No more procrastinating. It's necessary to update your iPhone, iPad, or MacBook to remove a Bluetooth security flaw.
Photo: Apple

Many people are slow about updating the operating system on their phone or laptop, sometimes from fear of bugs. But a security flaw in Bluetooth requires updating to recent versions of iOS or macOS to fix.

This flaw could allow a hacker to access information exchanged over Bluetooth. And it affects recent and older iPhones and MacBooks.

When two Bluetooth devices pair, they exchange public keys to produce a shared private key. The U.S. Computer Emergency Response Team (CERT) at Carnegie Mellon’s Software Engineering Institute reports that a flaw in the Bluetooth implementation allows a hacker to surruptitiously obtain the private key, allowing them to “passively intercept and decrypt all device messages, and/or forge and inject malicious messages.”
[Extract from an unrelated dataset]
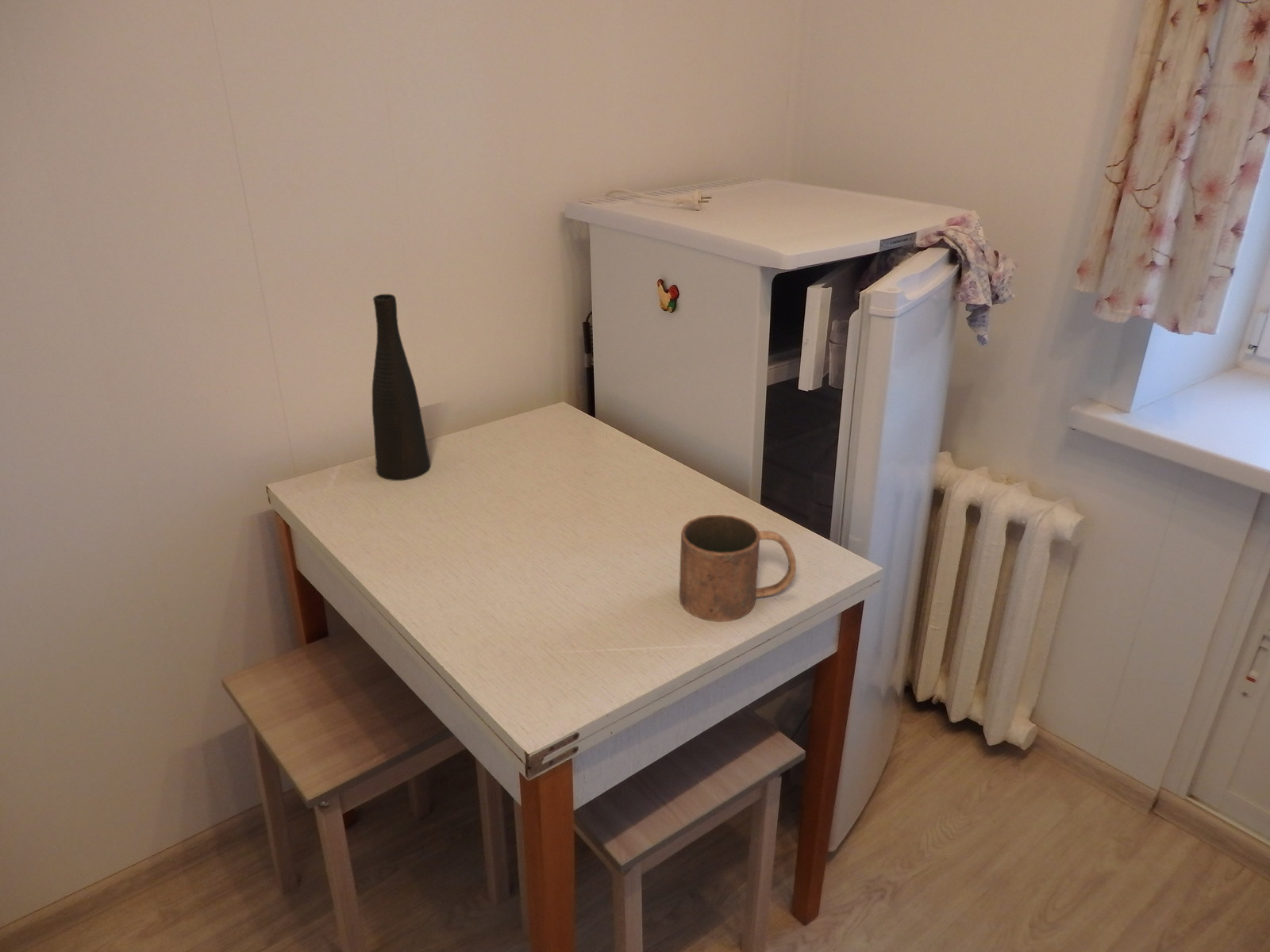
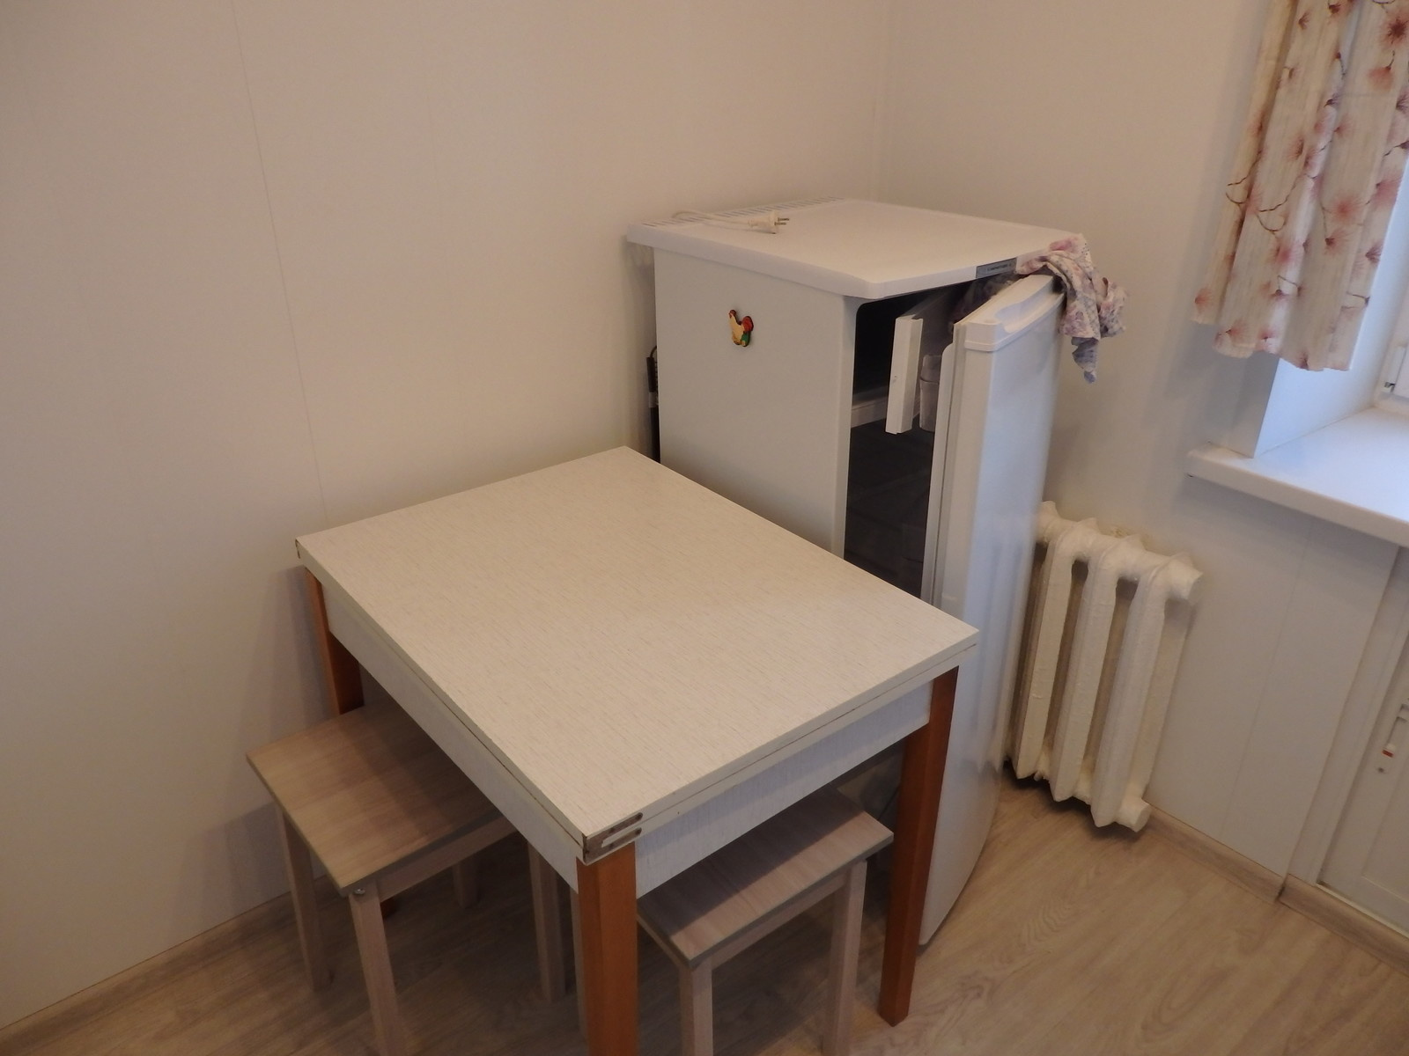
- vase [371,294,431,482]
- mug [679,514,797,622]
“Every iPhone device with a Broadcom or Qualcomm chip is inherently vulnerable,” Lior Neumann, one of the researchers at the Israel Institute of Technology who discovered the bug, warned Forbes. This includes all the most recent models.

Apple isn’t being singled out. “As far as we know every Android — prior to the patch published in June — and every device with wireless chip of Intel, Qualcomm or Broadcom is vulnerable,” said Neumann.

Remove this Bluetooth security flaw by updating your devices

The Bluetooth SIG was informed of this problem, and updated the specification to fix it.  Apple was also notified in January, and already has patches for iPhone, iPad, MacBooks, iMac Pro, etc.

Even better, there’s a good chance you applied the fixes months ago. They were contained in late-May’s iOS 11.4 and in early-June’s macOS High Sierra 10.13.5. Anyone who’s on a more recent version of either operating system is also protected.

But those still on an out-of-date version of iOS or macOS are vulnerable to this Bluetooth security flaw. And now that it’s being publicly acknowledged and the details published, it’s possible the odds of it being used have increased.